Una tua breve definizione del jazz!

Come dicevo prima, per me è difficile pensare alla musica come generi. Ma se proprio dovessi fare uno sforzo ed associare alla parola jazz una definizione, direi che il jazz per me rappresenta libertà, personale e creativa, ma con la consapevolezza che questa libertà mi è stata “regalata” dai miei predecessori e padri di questa musica, con tanta sofferenza e dedizione. Che il jazz è una musica le cui fondamenta nascono dalla schiavitù, e certamente anche dall’unione della cultura africana con quella occidentale. Una musica che rappresenta una vittoria del genere umano, che da una situazione di sconforto è riuscita a creare un vero movimento ed una forma d’arte a tutti gli effetti. I suoi valori sono universali, ed è per questo che nonostante sia in continua evoluzione nella forma, i principi rimangono intatti.
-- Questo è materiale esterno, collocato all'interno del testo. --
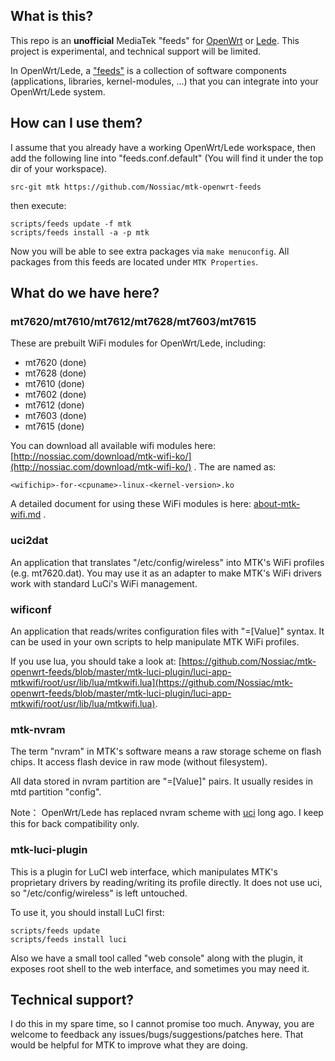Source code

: ## What is this?

This repo is an **unofficial** MediaTek "feeds" for [OpenWrt](https://openwrt.org "OpenWrt") or [Lede](https://lede-project.org). This project is experimental, and technical support will be limited.

In OpenWrt/Lede, a ["feeds"](https://wiki.openwrt.org/doc/devel/feeds "feeds") is a collection of software components (applications, libraries, kernel-modules, ...) that you can integrate into your OpenWrt/Lede system.

## How can I use them?

I assume that you already have a working OpenWrt/Lede workspace, then add the following line into "feeds.conf.default" (You will find it under the top dir of your workspace).

    src-git mtk https://github.com/Nossiac/mtk-openwrt-feeds

then execute:

	scripts/feeds update -f mtk
	scripts/feeds install -a -p mtk

Now you will be able to see extra packages via `make menuconfig`. All packages from this feeds are located under `MTK Properties`.

## What do we have here?

### mt7620/mt7610/mt7612/mt7628/mt7603/mt7615

These are prebuilt WiFi modules for OpenWrt/Lede, including:

* mt7620 (done)
* mt7628 (done)
* mt7610 (done)
* mt7602 (done)
* mt7612 (done)
* mt7603 (done)
* mt7615 (done)

You can download all available wifi modules here:
[http://nossiac.com/download/mtk-wifi-ko/](http://nossiac.com/download/mtk-wifi-ko/) . The are named as:

	<wifichip>-for-<cpuname>-linux-<kernel-version>.ko

A detailed document for using these WiFi modules is here:
[about-mtk-wifi.md](https://github.com/Nossiac/mtk-openwrt-feeds/blob/master/about-mtk-wifi.md) .

### uci2dat

An application that translates "/etc/config/wireless" into MTK's WiFi profiles (e.g. mt7620.dat). You may use it as an adapter to make MTK's WiFi drivers work with standard LuCi's WiFi management.

### wificonf

An application that reads/writes configuration files with "<Key>=[Value]" syntax. It can be used in your own scripts to help manipulate MTK WiFi profiles.

If you use lua, you should take a look at:
[https://github.com/Nossiac/mtk-openwrt-feeds/blob/master/mtk-luci-plugin/luci-app-mtkwifi/root/usr/lib/lua/mtkwifi.lua](https://github.com/Nossiac/mtk-openwrt-feeds/blob/master/mtk-luci-plugin/luci-app-mtkwifi/root/usr/lib/lua/mtkwifi.lua).

### mtk-nvram

The term "nvram" in MTK's software means a raw storage scheme on flash chips. It access flash device in raw mode (without filesystem). 

All data stored in nvram partition are "<Key>=[Value]" pairs. It usually resides in mtd partition "config". 

Note： OpenWrt/Lede has replaced nvram scheme with [uci](https://wiki.openwrt.org/doc/uci) long ago. I keep this for back compatibility only. 

### mtk-luci-plugin

This is a plugin for LuCI web interface, which manipulates MTK's proprietary drivers by reading/writing its profile directly. It does not use uci, so "/etc/config/wireless" is left untouched.

To use it, you should install LuCI first:

	scripts/feeds update
	scripts/feeds install luci

Also we have a small tool called "web console" along with the plugin, it exposes root shell to the web interface, and sometimes you may need it. 

## Technical support? 

I do this in my spare time, so I cannot promise too much. Anyway, you are welcome to feedback any issues/bugs/suggestions/patches here. That would be helpful for MTK to improve what they are doing.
Il tuo sogno nel cassetto?

Di sogni nel cassetto ne ho realizzati tanti, e ne ho ancora tanti da realizzare. Decisamente uno che mi viene in mente è suonare al Village Vanguard, il mio posto preferito a NYC, e suonare con i miei progetti come leader e come sideman nei teatri e festival in giro per il mondo per portare la musica che amo in giro per il mondo. Inoltre scrivere musica per film o video in generale è una cosa che vorrei sperimentare nei prossimi anni!

E dopo? 

Dopo un po’ di pausa dall’insegnamento, credo che fra qualche anno mi piacerebbe insegnare in una prestigiosa università e condividere la mia esperienza con studenti interessati e di talento. Inoltre mi piace immaginare che InMotionBeat Fest diventi una realtà di riferimento importante in Italia, e soprattutto a Napoli, creando una connessione con la scena musicale internazionale per tanti giovani e che hanno sete di conoscenza artistica, e che riesca anche ad avvicinare associazioni che si occupano di ragazzi con situazioni disagiate, e poter dare nel mio piccolo un contributo ed un aiuto a tante tristi realtà che purtroppo esistono.

Grazie e un grande in bocca al lupo!

Crepi il lupo, e grazie a te per l’invito e per la piacevole chiacchierata, ed in bocca al lupo anche a te!